Le compte-rendu de la mission d’audit a été révélé lors du conseil des ministres du 28 juin. Quels en sont les points principaux ?

Un préjudice important pour l’Etat

La mission estime que les pertes sont estimées à FCFA 125 milliards (€ 190,6 millions) causées par trois campagnes déficitaires. En outre, la mission note que la reprise en main de la filière par l’Etat en 2012 s’est faite sans la mise en place de règles, de procédures ni d’outils de gestion et de coordination. Des manquements qui n’ont pas permis une gestion transparente et rigoureuse de la filière et ont conduit à de graves irrégularités. La mission  observe qu’en particulier la Sonapra, qui gérait le flux physiques du coton, et l’Office national de stabilisation et de soutien des revenus agricoles (ONS), qui gérait le flux financiers, n’étaient dotés ni de procédures, ni d’outils de gestion.

Une mauvaise gestion des intrants

La gestion des intrants est vivement critiquée, la mission estime que les besoins ont été sous-estimés d’environ 20% à chaque campagne mais aussi  que les achats ont été effectués « en violation des dispositions du code des marchés publics et à des conditions non optimales pour la filière ». Dans le rapport sont pointés des achats effectués de gré à gré pour des montants variant de FCFA 10 à FCFA 58 milliards suivant les campagnes mais aussi des commandes non livrées par certains fournisseurs (Agrophyto, Klass, APS et Evakely Group).

Des ventes de coton pas optimisées

La mission indique que le manque à gagner sur les ventes de coton s'éleverait à  FCFA 6,9 milliards suite à la mauvaise organisation et gestion de la filière.

Gestion financière hasardeuse

La mission relève des dépenses non justifiées pour un montant de FCFA 39 milliards, des ventes d’insecticides non facturées, l’existence de créances résiduelles … Sont aussi mentionnées des irrégularités constatées dans le cadre de la réquisition des usines de la Société pour le développement du coton (Sodeco). 

Le gouvernement béninois ne compte pas s’arrêter à un simple constat.

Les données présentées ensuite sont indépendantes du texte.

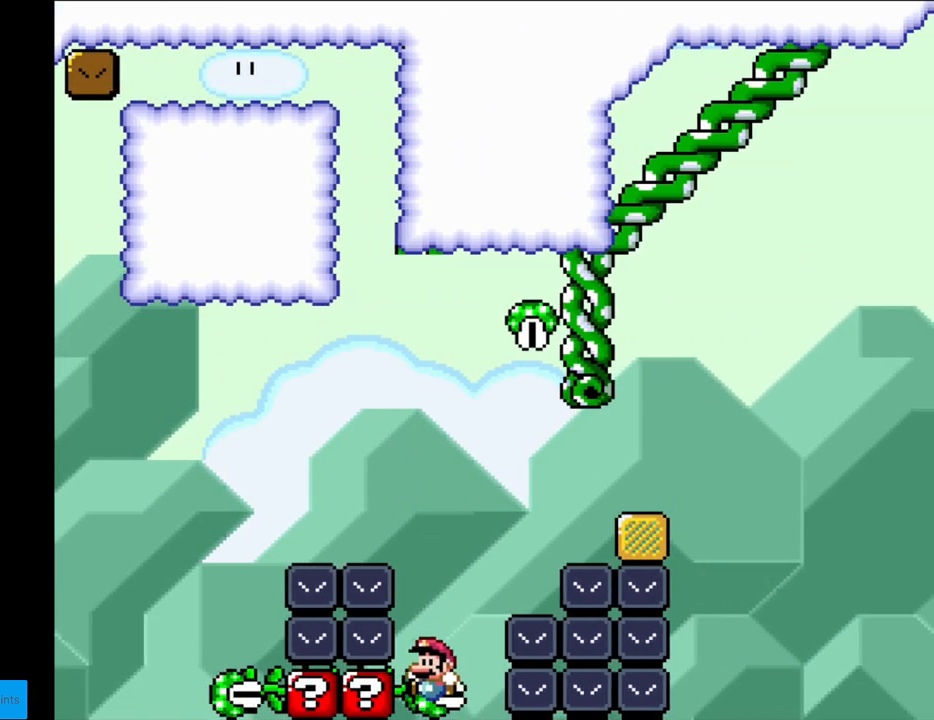
{"buttons": ["B", "Y", "DPAD_RIGHT"], "events": [[50, "B", "up"], [150, "DPAD_RIGHT", "down"], [167, "DPAD_UP", "up"], [200, "B", "down"]]}
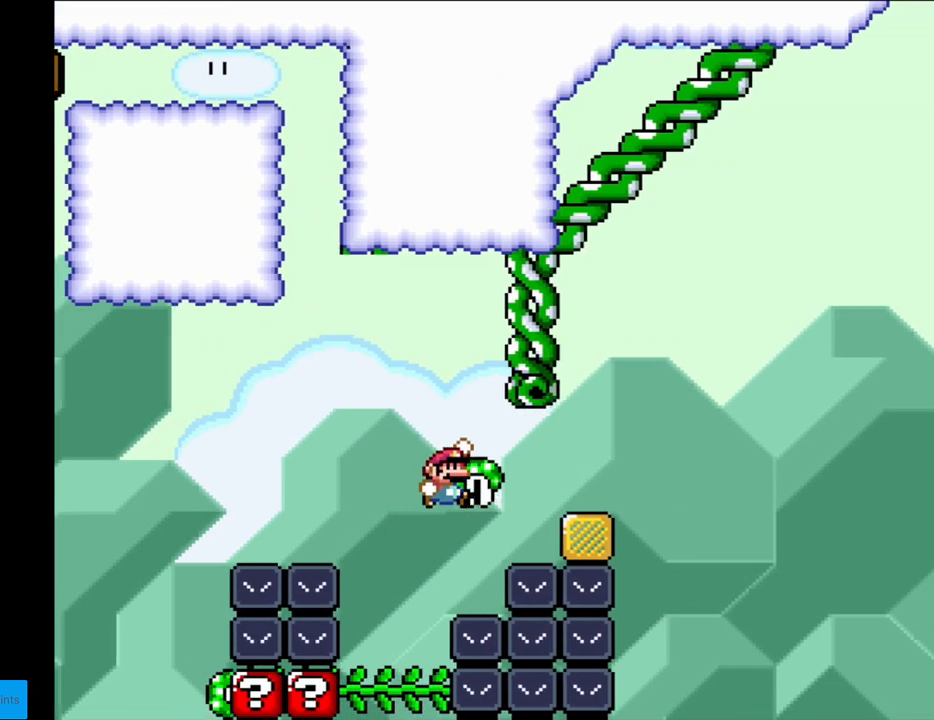
{"buttons": ["B", "Y", "DPAD_RIGHT"], "events": [[300, "B", "up"], [350, "B", "down"]]}
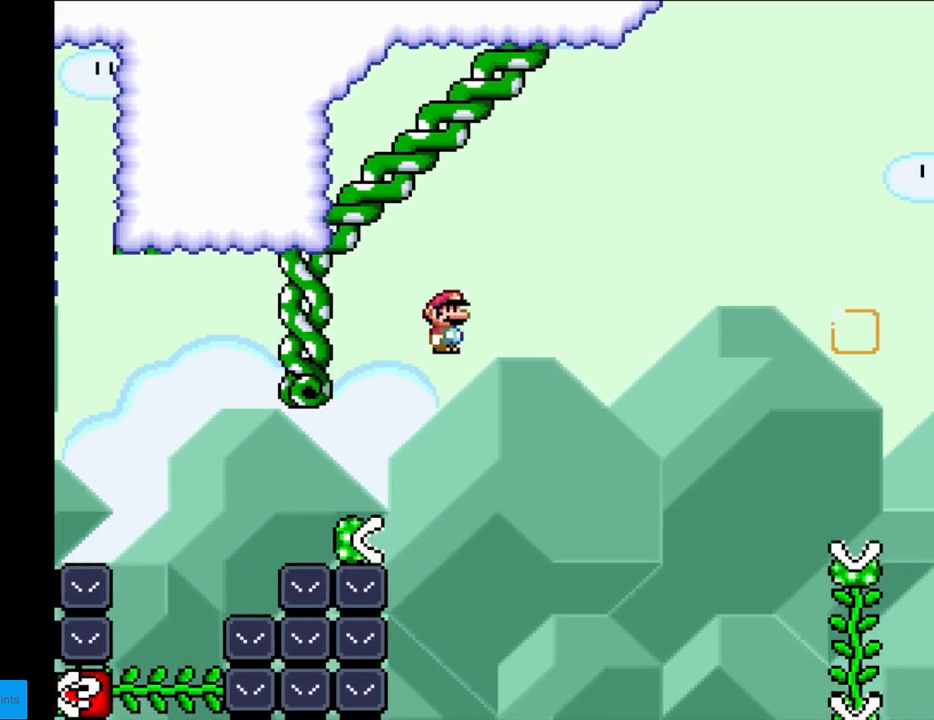
{"buttons": ["B", "Y", "DPAD_RIGHT"], "events": []}
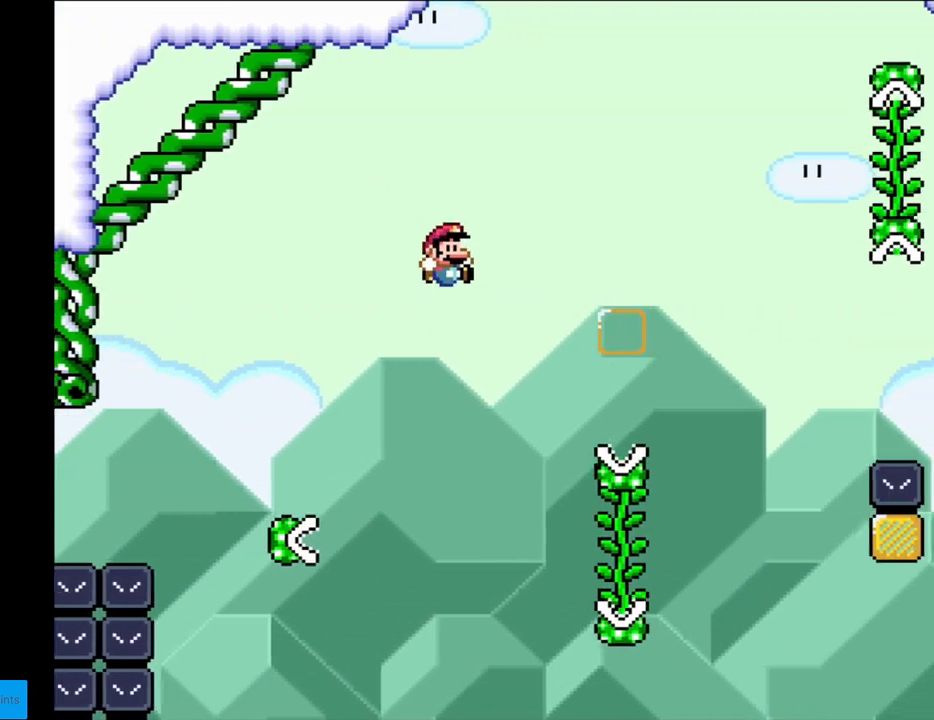
{"buttons": ["B", "Y", "DPAD_RIGHT"], "events": [[267, "B", "up"], [333, "DPAD_RIGHT", "up"], [333, "DPAD_UP", "down"], [400, "DPAD_RIGHT", "down"], [400, "DPAD_UP", "up"], [433, "B", "down"]]}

Le conseil des ministres a demandé au ministre de la Justice et de la législation « d’engager des poursuites judiciaires appropriées et de faire prendre des mesures de saisies conservatoires pour assurer les remboursement, par les membres des commissions mises en place pour la gestion de la filière coton, les dirigeants de la Sonapra, de l’ONS, de la CAIA et leurs complices dès lors que leur responsabilité serait établie », indique le communiqué des conseil des ministres.

Dés son arrivée au pouvoir, Patrice Talon, s’était attelé à détricoter les mesures prises par son prédécesseur libérant la filière du joug de l’Etat. Entre avril et mai 2016, il a  notamment mis fin aux réquisitions usines d’égrenage de la Société pour le développement du coton (Sodeco) dont Patrice Talon détenait la majorité et a  rétabli l’Association interprofessionnelle du coton (AIC, supprimée en 2012).

La campagne  cotonnière 2016/17  a battu des records avec plus de 450 000 tonnes de coton récoltés.